Dans ce secteur, les augmentations générales (AG) seront en moyenne de 1,84%, les augmentations individuelles (AI) de 1,61%. Des taux légèrement inférieurs à ceux de l’ensemble des secteurs, puisque les AG se feront, en moyenne, à hauteur de 1,9% et les AI autour de 1,7%. Alors, plus ou moins d’augmentations dans la métallurgie ? «Contrairement à d’autres secteurs qui privilégient soit les AG, soit les AI, la métallurgie adopte davantage un budget mixte», note l’étude.

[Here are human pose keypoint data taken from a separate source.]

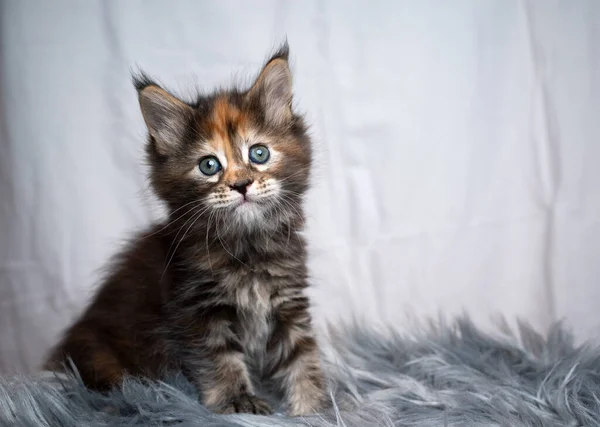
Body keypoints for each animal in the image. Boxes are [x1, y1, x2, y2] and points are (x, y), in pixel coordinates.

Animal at [43, 45, 328, 416]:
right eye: (209, 165)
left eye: (259, 153)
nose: (241, 185)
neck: (245, 245)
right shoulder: (196, 309)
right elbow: (220, 360)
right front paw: (238, 400)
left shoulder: (287, 299)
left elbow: (302, 356)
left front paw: (315, 407)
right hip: (98, 355)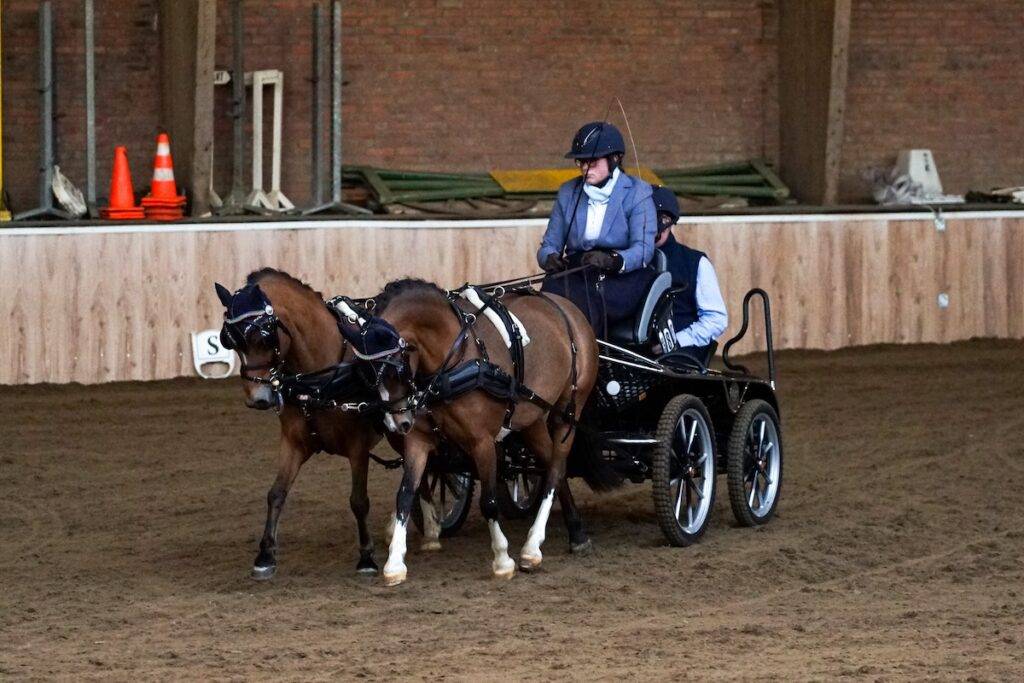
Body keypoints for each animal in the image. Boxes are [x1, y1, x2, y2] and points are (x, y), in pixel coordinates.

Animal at [211, 270, 385, 581]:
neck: (319, 380)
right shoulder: (293, 443)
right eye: (228, 341)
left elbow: (358, 500)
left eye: (264, 337)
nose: (258, 399)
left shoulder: (358, 447)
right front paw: (265, 555)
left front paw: (366, 557)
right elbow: (276, 493)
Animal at [362, 278, 598, 589]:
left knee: (557, 466)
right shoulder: (419, 440)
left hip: (568, 411)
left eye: (395, 369)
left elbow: (489, 502)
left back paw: (532, 546)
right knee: (551, 466)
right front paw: (394, 564)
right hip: (532, 417)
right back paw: (576, 533)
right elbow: (405, 495)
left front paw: (502, 560)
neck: (454, 359)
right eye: (366, 373)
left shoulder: (482, 442)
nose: (397, 422)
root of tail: (567, 306)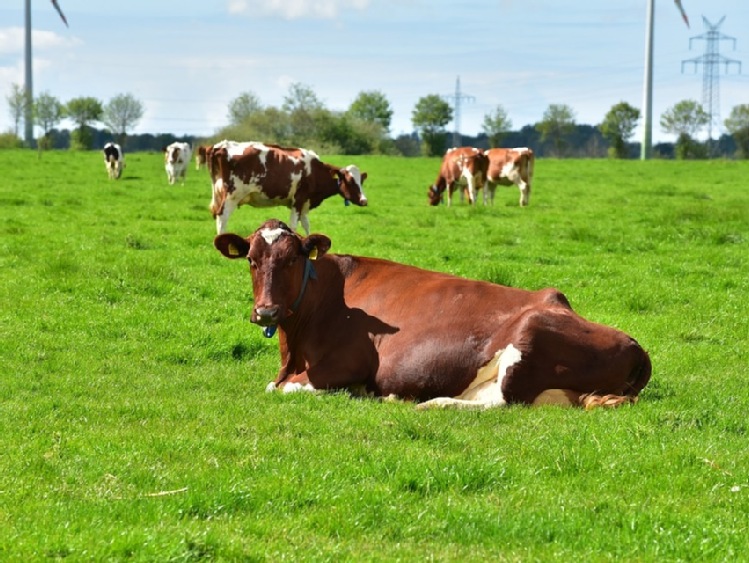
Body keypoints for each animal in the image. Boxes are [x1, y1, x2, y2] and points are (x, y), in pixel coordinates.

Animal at [207, 143, 368, 238]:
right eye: (350, 181)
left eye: (361, 181)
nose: (364, 201)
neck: (315, 171)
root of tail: (222, 146)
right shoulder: (299, 199)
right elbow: (293, 225)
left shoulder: (305, 203)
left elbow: (306, 224)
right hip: (232, 196)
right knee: (222, 217)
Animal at [213, 220, 652, 410]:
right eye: (252, 260)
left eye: (292, 259)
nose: (266, 310)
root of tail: (636, 345)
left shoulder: (345, 365)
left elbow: (282, 388)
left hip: (529, 335)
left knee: (502, 401)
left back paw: (432, 404)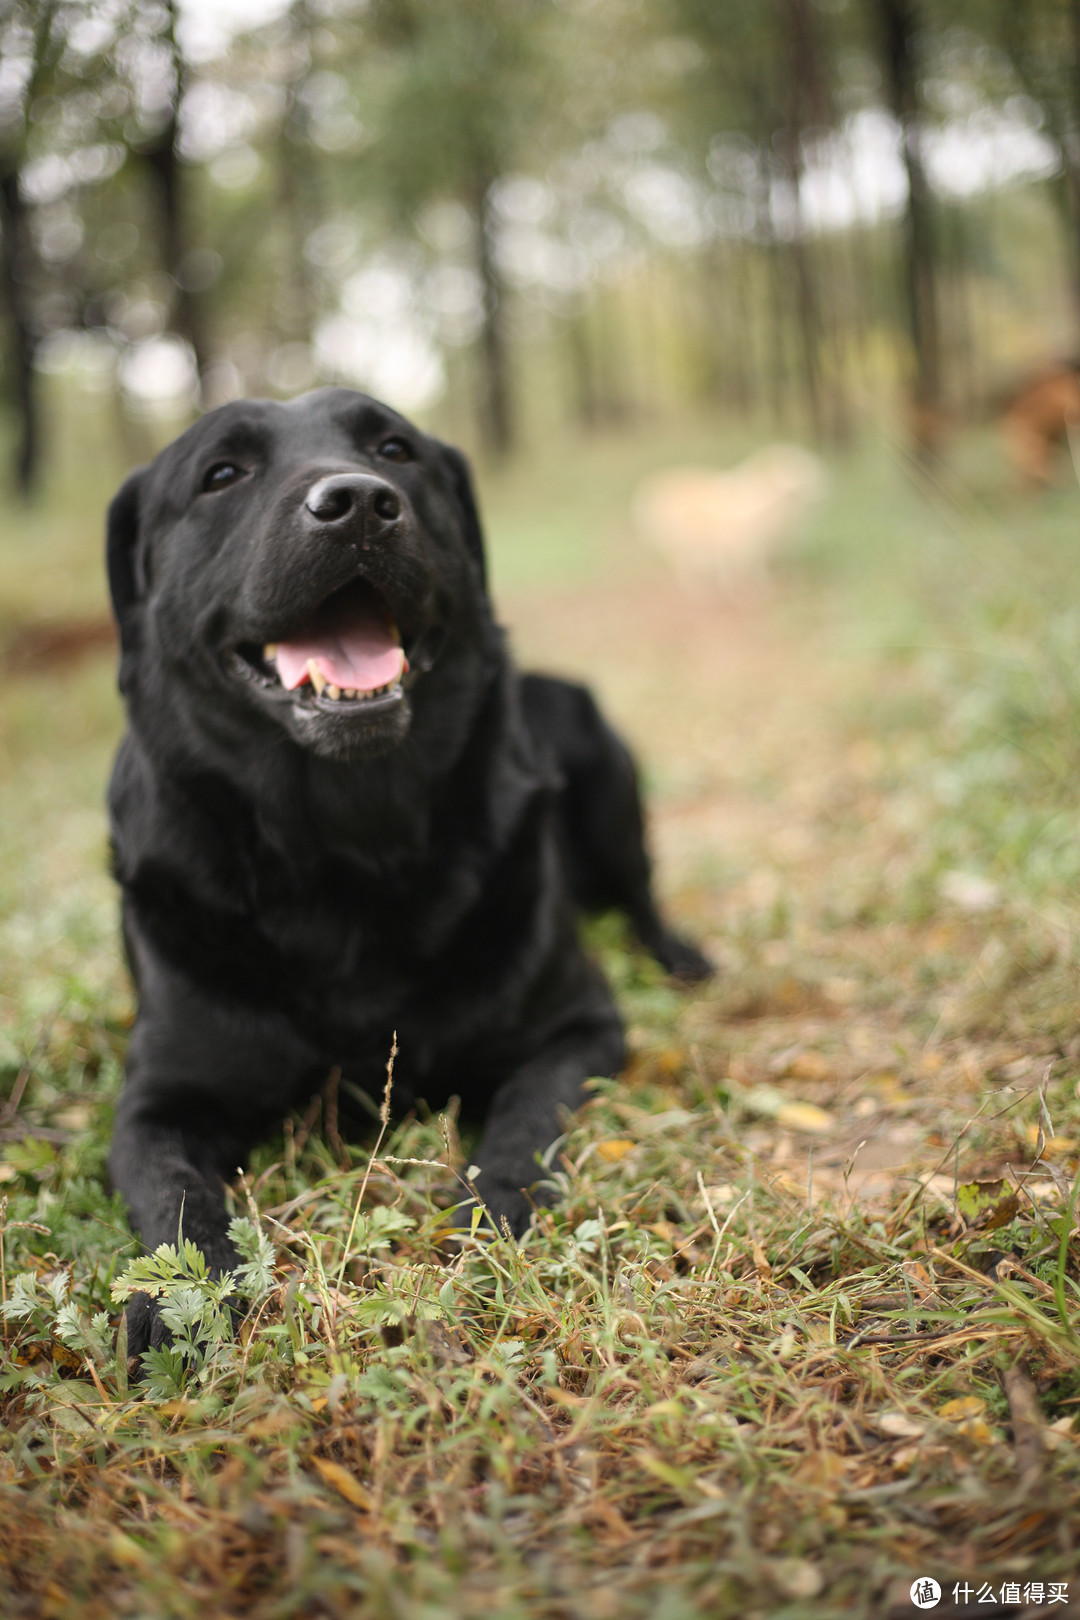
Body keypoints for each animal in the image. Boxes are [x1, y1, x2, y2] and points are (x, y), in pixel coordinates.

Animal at [103, 385, 709, 1347]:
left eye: (394, 449)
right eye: (222, 473)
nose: (358, 503)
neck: (347, 845)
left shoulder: (576, 1029)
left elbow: (521, 1127)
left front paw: (490, 1221)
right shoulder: (158, 1103)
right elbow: (175, 1197)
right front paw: (175, 1305)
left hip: (604, 772)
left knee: (642, 892)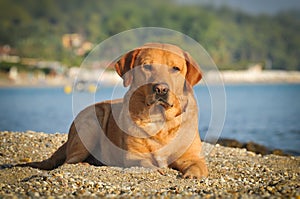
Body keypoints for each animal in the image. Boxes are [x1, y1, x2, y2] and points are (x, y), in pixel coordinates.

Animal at [19, 42, 209, 178]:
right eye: (147, 66)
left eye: (176, 68)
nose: (161, 89)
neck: (160, 119)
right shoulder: (132, 156)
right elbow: (146, 163)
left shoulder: (192, 156)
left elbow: (198, 165)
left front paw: (192, 174)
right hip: (91, 122)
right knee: (68, 162)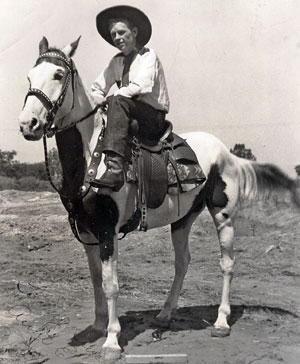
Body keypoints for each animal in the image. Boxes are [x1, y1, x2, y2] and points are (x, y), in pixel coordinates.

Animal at [18, 37, 300, 358]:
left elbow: (111, 284)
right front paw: (97, 326)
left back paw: (221, 322)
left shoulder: (107, 230)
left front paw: (112, 341)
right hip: (183, 219)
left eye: (58, 74)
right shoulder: (88, 233)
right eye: (29, 76)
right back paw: (165, 315)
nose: (28, 124)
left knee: (227, 263)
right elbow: (96, 280)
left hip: (223, 215)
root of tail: (229, 155)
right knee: (182, 262)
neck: (92, 158)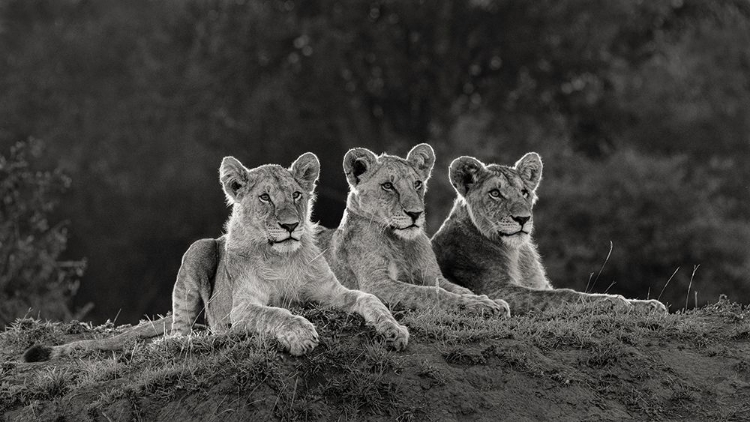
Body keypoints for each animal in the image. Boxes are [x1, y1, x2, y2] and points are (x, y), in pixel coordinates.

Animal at [23, 153, 408, 362]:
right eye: (265, 198)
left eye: (297, 195)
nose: (290, 225)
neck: (282, 258)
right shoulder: (243, 308)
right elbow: (278, 312)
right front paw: (301, 335)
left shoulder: (331, 292)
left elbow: (369, 298)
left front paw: (393, 329)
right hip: (198, 251)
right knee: (180, 331)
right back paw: (195, 337)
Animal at [318, 143, 512, 314]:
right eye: (387, 186)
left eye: (417, 184)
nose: (415, 213)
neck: (400, 242)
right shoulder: (376, 283)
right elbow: (429, 293)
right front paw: (478, 305)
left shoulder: (434, 277)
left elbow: (461, 290)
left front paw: (487, 300)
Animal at [428, 153, 668, 314]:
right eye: (495, 193)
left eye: (524, 192)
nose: (523, 219)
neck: (517, 252)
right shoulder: (495, 291)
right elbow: (562, 295)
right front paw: (613, 301)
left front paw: (649, 304)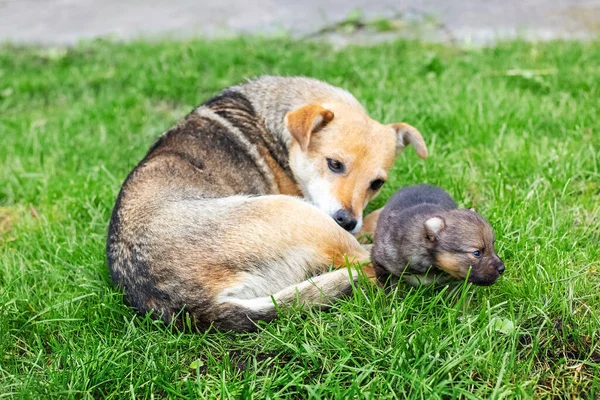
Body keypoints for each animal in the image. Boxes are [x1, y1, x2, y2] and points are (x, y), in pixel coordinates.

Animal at [106, 75, 426, 332]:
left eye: (377, 183)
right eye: (334, 164)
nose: (347, 220)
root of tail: (191, 305)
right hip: (298, 212)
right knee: (366, 261)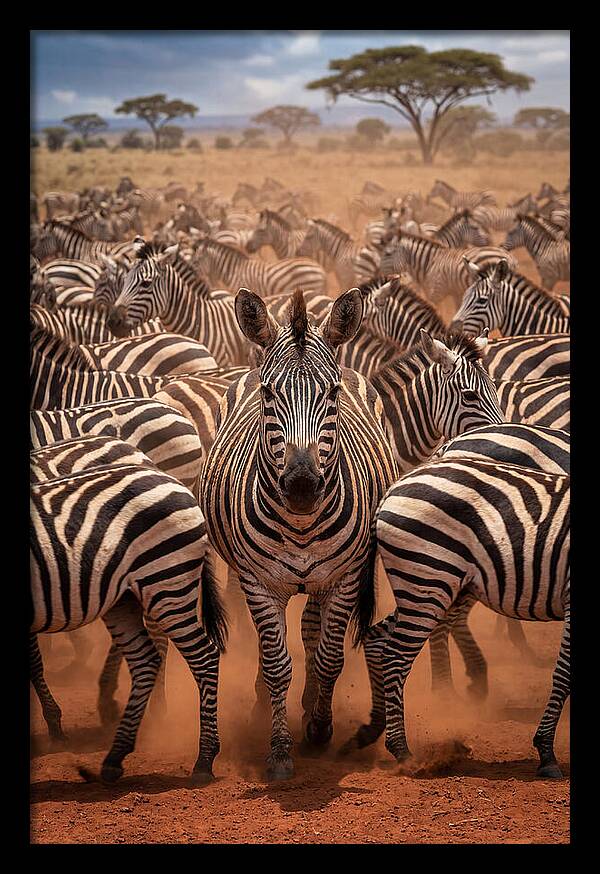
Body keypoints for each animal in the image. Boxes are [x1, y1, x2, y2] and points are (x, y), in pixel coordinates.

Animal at [31, 449, 228, 783]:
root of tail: (174, 481)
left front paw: (54, 726)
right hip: (125, 599)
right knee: (145, 660)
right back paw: (115, 755)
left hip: (166, 581)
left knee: (203, 657)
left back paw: (204, 759)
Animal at [201, 287, 399, 780]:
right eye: (269, 394)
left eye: (332, 394)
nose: (303, 487)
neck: (302, 525)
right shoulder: (258, 582)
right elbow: (275, 663)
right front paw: (279, 749)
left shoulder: (346, 577)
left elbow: (329, 656)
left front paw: (319, 729)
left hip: (325, 579)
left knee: (312, 628)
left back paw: (311, 705)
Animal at [354, 457, 569, 779]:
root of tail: (395, 487)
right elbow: (564, 674)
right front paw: (546, 752)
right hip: (428, 578)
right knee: (395, 656)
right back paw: (402, 752)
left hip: (425, 586)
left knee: (376, 638)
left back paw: (372, 728)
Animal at [379, 232, 517, 310]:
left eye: (387, 253)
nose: (378, 274)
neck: (429, 263)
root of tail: (509, 257)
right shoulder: (456, 293)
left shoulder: (436, 293)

Combinaison d'augmentations générales et individuelles
Le secteur recourt plus fréquemment que d’autres «à la combinaison d’AG et d’AI» : l’étude montre que 77% des entreprises de la métallurgie qui ont prévu d’augmenter les salaires en 2025, feront bénéficier les cadres et ingénieurs d'augmentations générales (61% tous secteurs). 65% utiliseront l’enveloppe des augmentations individuelles non pas uniquement pour leurs cadres, mais aussi pour leurs non-cadres (48% tous secteurs). Au total, AG et AI confondues, les ouvriers et employés de la métallurgie bénéficieront d’une augmentation moyenne de 2,41%, les professions intermédiaires de 2,33% et les cadres et ingénieurs de 2,32%.
Les écarts entre sous-secteurs de la métallurgie ne sont pas très marqués : c’est dans celui des «machines, moteurs et équipements» que les augmentations seront les plus élevées (2,72% en moyenne) et dans la sidérurgie et fonderie (2,07%) et l’automobile (2,08%) qu’elles seront les plus faibles. Entre ces deux extrêmes, les salaires augmenteront en moyenne de 2,48% dans les équipements électriques, et de 2,14% dans l’aéronautique, spatial, défense. Avec ses 2,35% d’augmentations moyennes, la métallurgie fait mieux que l’agroalimentaire (+ 1,94%) mais moins bien que la construction (+2,45%).
L'inflation n'a toujours pas été rattrapée
Dans la métallurgie comme dans l’ensemble des secteurs, ces augmentations moyennes sont supérieures à l’inflation (+1,4% sur un an en janvier), pour la première fois depuis trois ans. Mais elles ne compensent toujours pas les pertes de pouvoir d’achat dues aux années d’inflation, les augmentations de 2022 et 2023 ayant été inférieures à l’inflation. Elles sont en baisse pour la deuxième année consécutive : en 2024, les AG+AI s’élevaient à 3,5% en moyenne, en 2023, à 4,6%.
Preuve que les entreprises n’étaient pas très optimistes fin 2024 : 33% d’entre elles n'ont prévu aucun budget d’augmentations pour 2025, mais uniquement des mesures périphériques (primes, avantages repas, etc). Elles n’étaient que 23% l’année dernière. Là encore, l’industrie s’en sort bien : les entreprises de la métallurgie, de l’énergie-chimie et de l’agroalimentaire sont sous-représentées parmi celles qui n’augmenteront pas leurs salariés en 2025.